The cation that will not be precipitated by $$H_2S$$ in the presence of dil HCl is:

First, let us recall the basic idea used in salt-analysis. The precipitation of metal sulphides is brought about by passing hydrogen sulphide gas $$H_2S$$ through the solution containing the cation. The required sulphide ion concentration $$[S^{2-}]$$ is obtained from the dissociation

$$H_2S \; \rightleftharpoons \; 2H^+ \;+\; S^{2-}$$

The equilibrium expression is

$$K_a = \dfrac{[H^+]^2\,[S^{2-}]}{[H_2S]}.$$

Now, if we add dilute hydrochloric acid, we increase $$[H^+]$$. According to Le-Chatelier’s principle the equilibrium shifts to the left, thereby decreasing $$[S^{2-}]$$. Only those metal ions whose sulphides have extremely small solubility-product constants $$K_{sp}$$ can still get the necessary $$S^{2-}$$ and precipitate in this acidic medium. These ions constitute Group II of qualitative analysis.

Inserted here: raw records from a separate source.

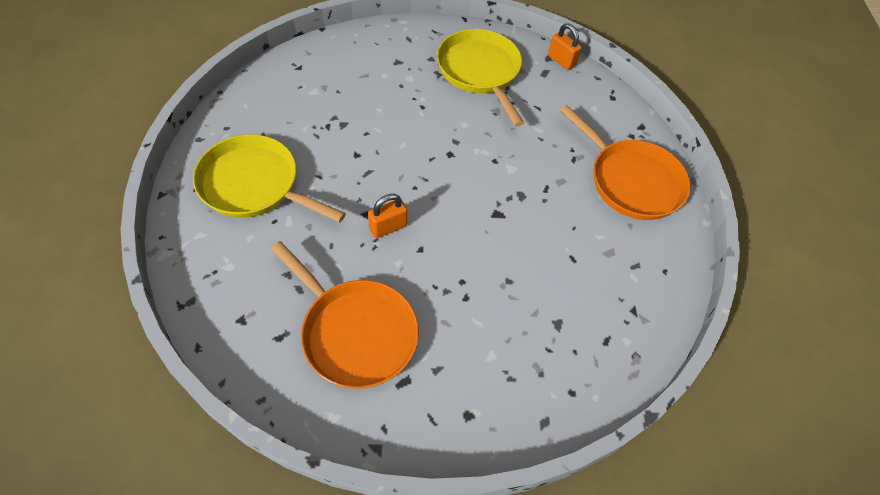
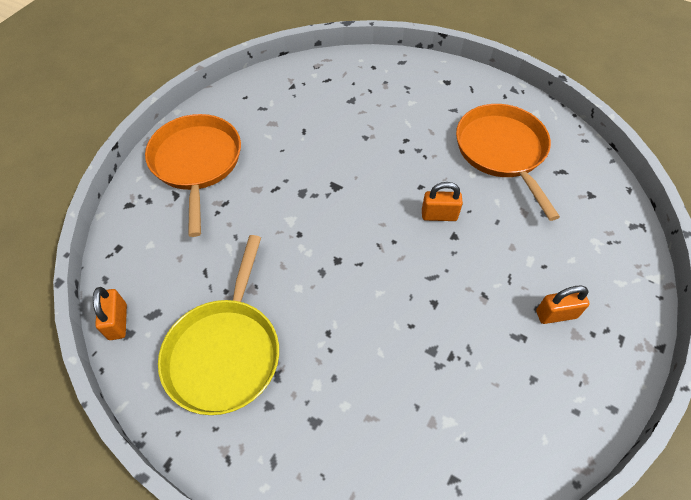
camera: 145 degrees left, 0 degrees up
(254, 185) = (556, 314): yellow pan -> orange padlock

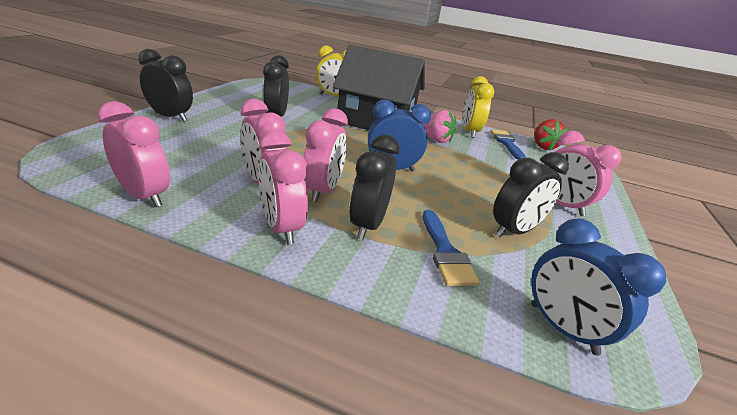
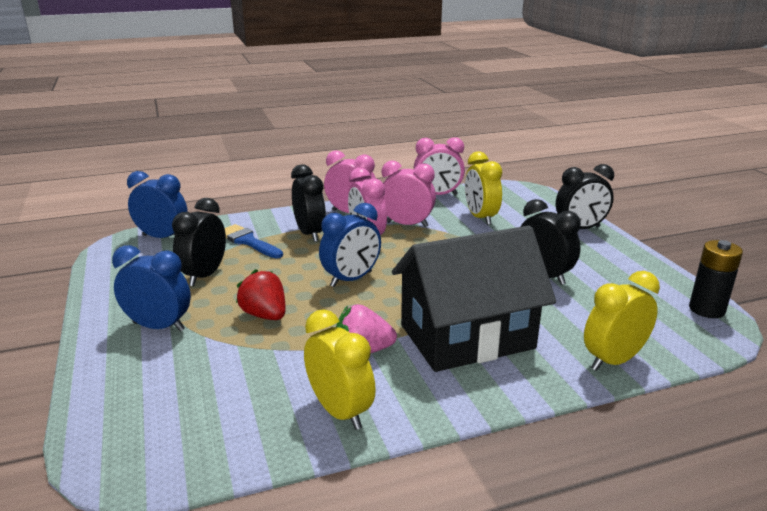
camera: 145 degrees right, 5 degrees down
(195, 155) = (480, 218): none -> yellow clock
(253, 84) = (706, 309): none -> black battery
(507, 143) = (261, 419): blue brush -> none
(542, 146) = (192, 459): red strawberry -> red strawberry (265, 315)
(561, 205) = (159, 326): pink clock -> blue clock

The two sub-groups of Group II are

Group II A : $$Cu^{2+},\, Cd^{2+},\, Pb^{2+},\, Bi^{3+},\, Hg^{2+}\ ($$ and similar $$)$$

Group II B : $$As^{3+},\, As^{5+},\, Sb^{3+},\, Sb^{5+},\, Sn^{2+},\, Sn^{4+}.$$

All of these have very low $$K_{sp}$$ values for their sulphides, so they are precipitated by $$H_2S$$ even in the presence of dilute $$HCl$$.

Let us now examine the cations given in the options:

$$\begin{aligned} \text{Option A } & : Co^{2+} \\ \text{Option B } & : As^{3+} \\ \text{Option C } & : Pb^{2+} \\ \text{Option D } & : Cu^{2+} \end{aligned}$$

$$Co^{2+}$$ belongs to Group IV. The sulphide $$CoS$$ has a comparatively large solubility-product constant. In the acidic medium produced by dilute $$HCl$$, the concentration $$[S^{2-}]$$ becomes far smaller than that required to exceed $$K_{sp}(CoS)$$. Hence the ionic product

$$I.P = [Co^{2+}]\,[S^{2-}]$$

never reaches $$K_{sp}(CoS)$$ and no precipitate forms.

In contrast, $$As^{3+},\, Pb^{2+}$$ and $$Cu^{2+}$$ all have sulphides with such tiny $$K_{sp}$$ values that even the suppressed $$[S^{2-}]$$ in acidic medium is enough to satisfy

$$[M^{n+}]\,[S^{2-}] \ge K_{sp}(MS)$$

and their sulphides $$As_2S_3,\, PbS,$$ and $$CuS$$ respectively do precipitate.

Therefore, among the four ions only $$Co^{2+}$$ fails to precipitate with $$H_2S$$ in the presence of dilute $$HCl$$.

Hence, the correct answer is Option A.